Les Abiroïdes en conclave…

J’éprouve une sainte compassion envers ces êtres surnaturels, ces elfes noirs, parents lointains des habitants d’Astria, pauvres diables discriminés, qui étaient très sensibles à la lumière et vivaient dans des lieux souterrains et fermés.

Sentant le moisi et le renfermé, ils se calfeutraient chez eux de crainte de cet air pur et vivifiant que procure la liberté et de peur de perdre cette servitude dont ils héritent de père en fils.

La plupart d’entre-eux sont des mauves et des mauviettes qui s’acclimatent rapidement à tous les changements pourvu que leur soit garanti le gîte et le couvert et qu’ils aient quelqu’un à aduler, à applaudir et à flatter quand bien même il serait un tyran, un filou, un brigand ou un malpropre…C’est qu’ils aiment être maltraités, insultés, avilis, roulés dans la boue, fouettés, asservis, ce qui compte pour eux, c’est l’obole, c’est l’os qu’on leur jette, c’est la caresse du maitre !!!

Ces êtres falots et insipides n’en ont cure de leur dignité, mot étrange qu’ils honnissent car il les ramène à leur triste condition de serfs et de thuriféraires, de délateurs et de vils opportunistes…Leur petitesse est telle qu’ils imaginent que le statut de serpillère est plus commode que celui de citoyen et qu’il est plus excitant de lécher les babouches que de les jeter à la figure du despote.

Nul opprobre ne peut les offenser, en effet, ils sont insensibles aux sarcasmes et aux lazzis et demeurent impassibles à toute vexation, à toute humiliation, à tout ce qui est de nature à révolter un être humain ayant le vague sentiment d’être méprisé par tout le monde.

Il n’existe aucune excuse pour comprendre leur comportement, ni la pauvreté, ni la misère, ni l’indigence intellectuelle ne peuvent expliquer cette déchéance morale qui réduit l’individu à la prostitution et le dépouille de sa dignité. Leur seul et unique alibi est l’éducation qu’ils ont reçue et qui les a préparés à être des sous-citoyens, les nervis dociles et obéissants de toutes les dictatures.
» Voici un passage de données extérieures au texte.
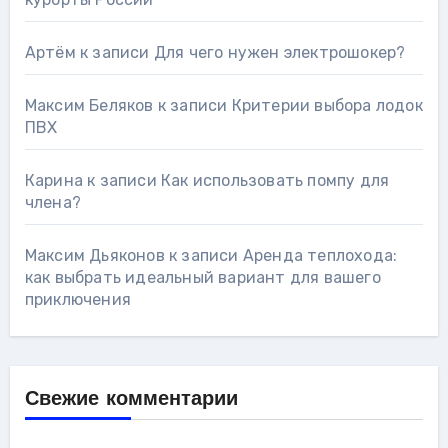
Артём
к записи
Для чего нужен электрошокер?
Максим Беляков
к записи
Критерии выбора лодок
ПВХ
Карина
к записи
Как использовать помпу для
члена?
Максим Дьяконов
к записи
Аренда теплохода:
как выбрать идеальный вариант для вашего
приключения
Свежие комментарии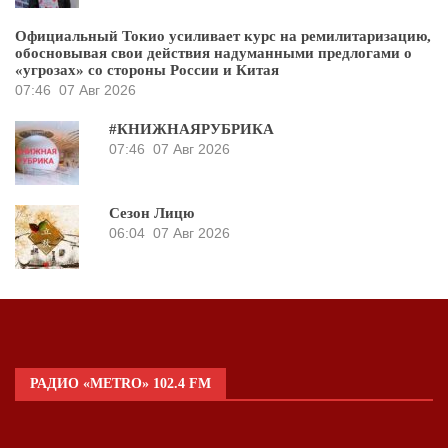
Официальный Токио усиливает курс на ремилитаризацию,
обосновывая свои действия надуманными предлогами о
«угрозах» со стороны России и Китая
07:46
07 Авг 2026
#КНИЖНАЯРУБРИКА
07:46
07 Авг 2026
Сезон Лицю
06:04
07 Авг 2026
РАДИО «METRO» 102.4 FM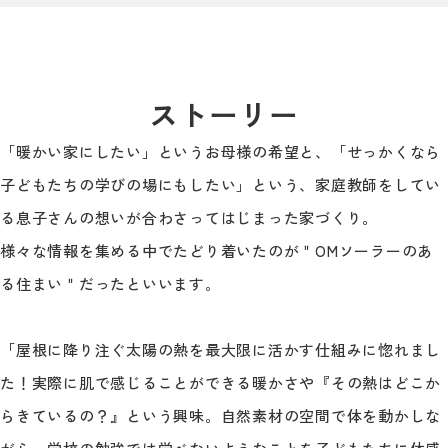
ストーリー
「暖かい家にしたい」というお母様の希望と、「せっかくなら
子どもたちの学びの場にもしたい」という、家庭教師をしてい
る息子さんの想いが合わさってはじまった家づくり。
様々な情報を集める中でたどり着いたのが＂OMソーラーのあ
る住まい＂だったといいます。
「屋根に降り注ぐ太陽の熱を最大限に活かす仕組みに惚れまし
た！実際に肌で感じることができる暖かさや『その熱はどこか
らきているの？』という興味。自然素材の空間で体を動かしな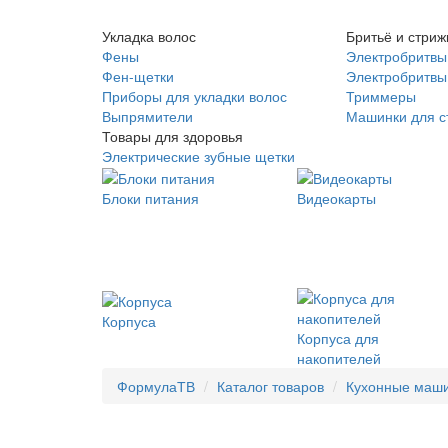
Укладка волос
Бритьё и стриж
Фены
Электробритвы
Фен-щетки
Электробритвы 
Приборы для укладки волос
Триммеры
Выпрямители
Машинки для с
Товары для здоровья
Электрические зубные щетки
Блоки питания
Видеокарты
Корпуса
Корпуса для
накопителей
ФормулаТВ
Каталог товаров
Кухонные маш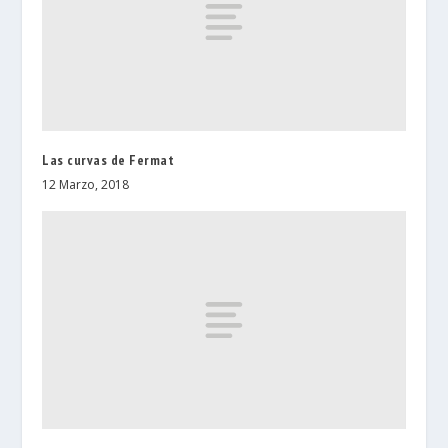
Las curvas de Fermat
12 Marzo, 2018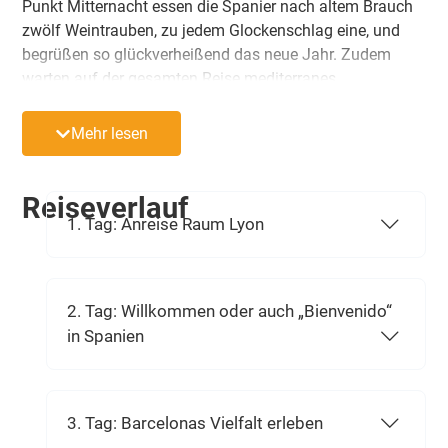
Punkt Mitternacht essen die Spanier nach altem Brauch
zwölf Weintrauben, zu jedem Glockenschlag eine, und
begrüßen so glückverheißend das neue Jahr. Zudem
warten auf der gesamten Reise mediterranes
Lebensgefühl, kulturelle Höhepunkte und festliche
Momente auf Sie. Entdecken Sie das pulsierende
Mehr lesen
Barcelona, die beeindruckende Bergwelt Montserrats, die
surrealistische Kunst Dalís und historische Städte voller
Charme.
Reiseverlauf
1. Tag: Anreise Raum Lyon
2. Tag: Willkommen oder auch „Bienvenido“
in Spanien
3. Tag: Barcelonas Vielfalt erleben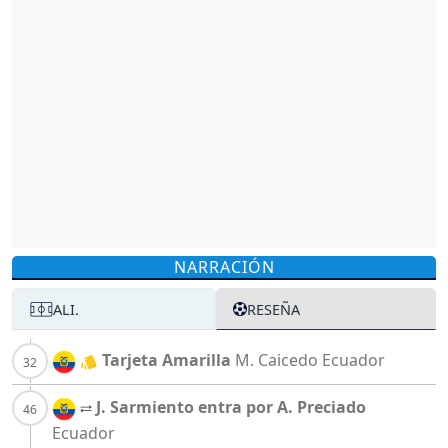
NARRACIÓN
ALI.
RESEÑA
Tarjeta Amarilla
M. Caicedo
Ecuador
J. Sarmiento entra por A. Preciado
Ecuador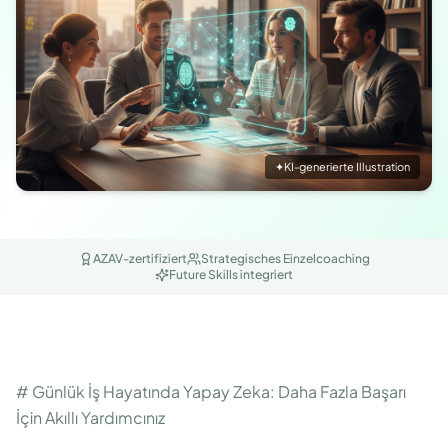
✦
KI-generierte Illustration
AZAV-zertifiziert
Strategisches Einzelcoaching
Future Skills integriert
# Günlük İş Hayatında Yapay Zeka: Daha Fazla Başarı
İçin Akıllı Yardımcınız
L’infamie réside dans leur ignorance exploitée d’une manière éhontée par tous les fascismes et par tous les populismes issus de la nébuleuse mauve, prédateurs et flibustiers sans scrupules, qui instrumentalisent cette ignorance à leur profit pour maintenir ces pauvres hères dans un état de putréfaction et de délabrement moral permanent.

Tenus à l’écart des banquets de la République mafieuse, ils tirent quelque fierté imbécile à être convoqués, moyennant casse-croûte et bakchich, aux grands- messes des apostats de l’ancien régime, cela titille leur orgueil de petites gens refoulées du bien-être social et culturel , expulsées de la société de l’abondance, méprisées par la bien-pensance bourgeoise et mondaine mais invitées ponctuellement à leur ripaille de charognards pour renouveler leur allégeance à leurs maitres, si condescendants à leur égard.

Cela peut sembler étrange, bizarre, paradoxal, choquant, mais tous les fascismes naissent et prospèrent grâce à cette servitude consentie dont nous observons chaque jour l’ampleur des dégâts qu’elle peut occasionner et dont nous constatons, médusés, désemparés, l’effroyable propagation dans notre société, en dépit d’une révolution et des bouleversements qu’elle a engendrés.

Le danger qui nous guette tous, n’est pas inhérent aux couacs actuels du processus démocratique engagé après la Révolution, dérapages assez prévisibles après des siècles d’asservissement, il est plutôt lié à l’inaptitude de certains tunisiens à échapper à leur condition de serfs.